### Task description
Look through the material below. Return exactly the lines from the one with "[84,278,144,296] Set up" through the one with "(743, 281) none -> (217, 440) //", both included.

### Given data
──────

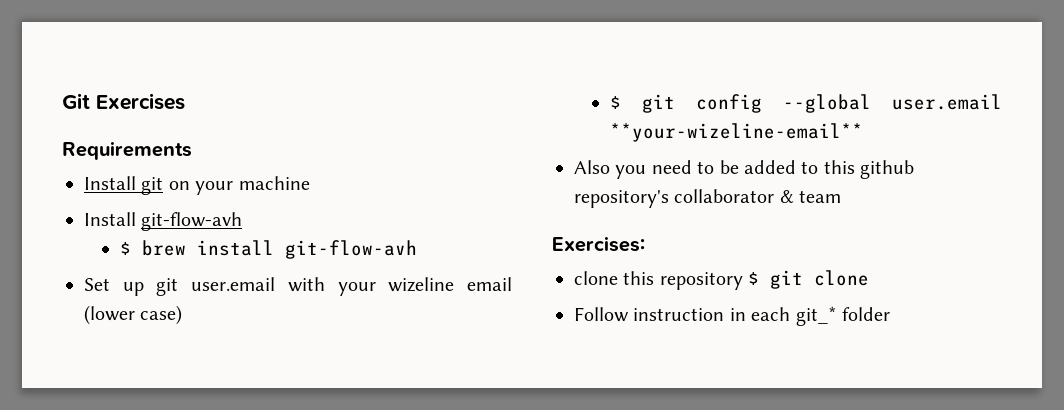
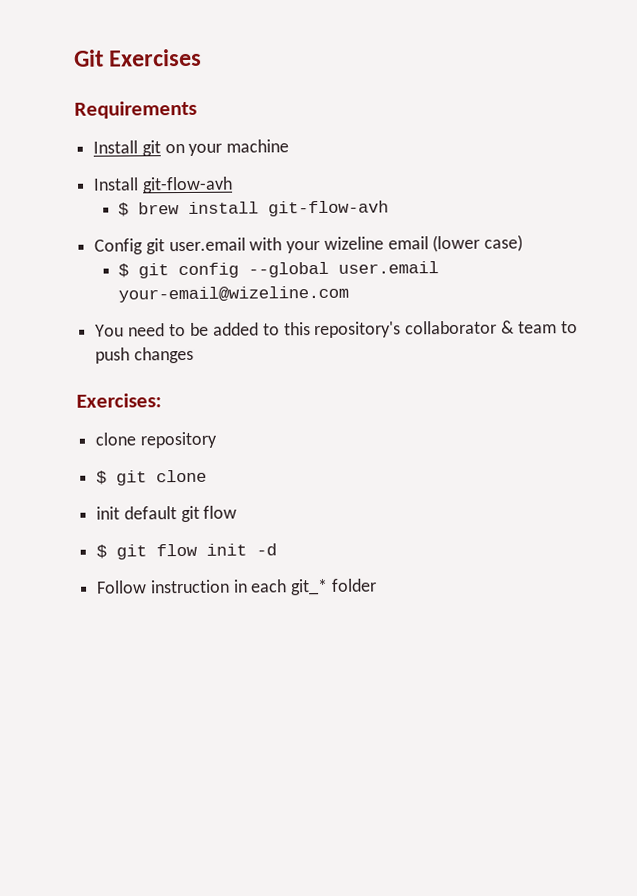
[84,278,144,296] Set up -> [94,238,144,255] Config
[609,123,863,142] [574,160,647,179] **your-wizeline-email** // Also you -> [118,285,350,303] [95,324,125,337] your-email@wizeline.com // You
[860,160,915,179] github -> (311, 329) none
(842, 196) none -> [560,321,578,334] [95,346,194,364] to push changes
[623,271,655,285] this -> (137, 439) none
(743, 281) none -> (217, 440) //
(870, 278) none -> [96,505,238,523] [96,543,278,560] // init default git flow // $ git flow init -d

──────

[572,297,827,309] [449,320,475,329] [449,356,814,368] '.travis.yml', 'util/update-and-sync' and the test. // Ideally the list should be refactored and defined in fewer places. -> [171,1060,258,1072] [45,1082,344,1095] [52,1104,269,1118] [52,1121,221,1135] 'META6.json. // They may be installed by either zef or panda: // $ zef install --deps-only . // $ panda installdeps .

──────

### Response
[84,278,144,296] Set up -> [94,238,144,255] Config
[609,123,863,142] [574,160,647,179] **your-wizeline-email** // Also you -> [118,285,350,303] [95,324,125,337] your-email@wizeline.com // You
[860,160,915,179] github -> (311, 329) none
(842, 196) none -> [560,321,578,334] [95,346,194,364] to push changes
[623,271,655,285] this -> (137, 439) none
(743, 281) none -> (217, 440) //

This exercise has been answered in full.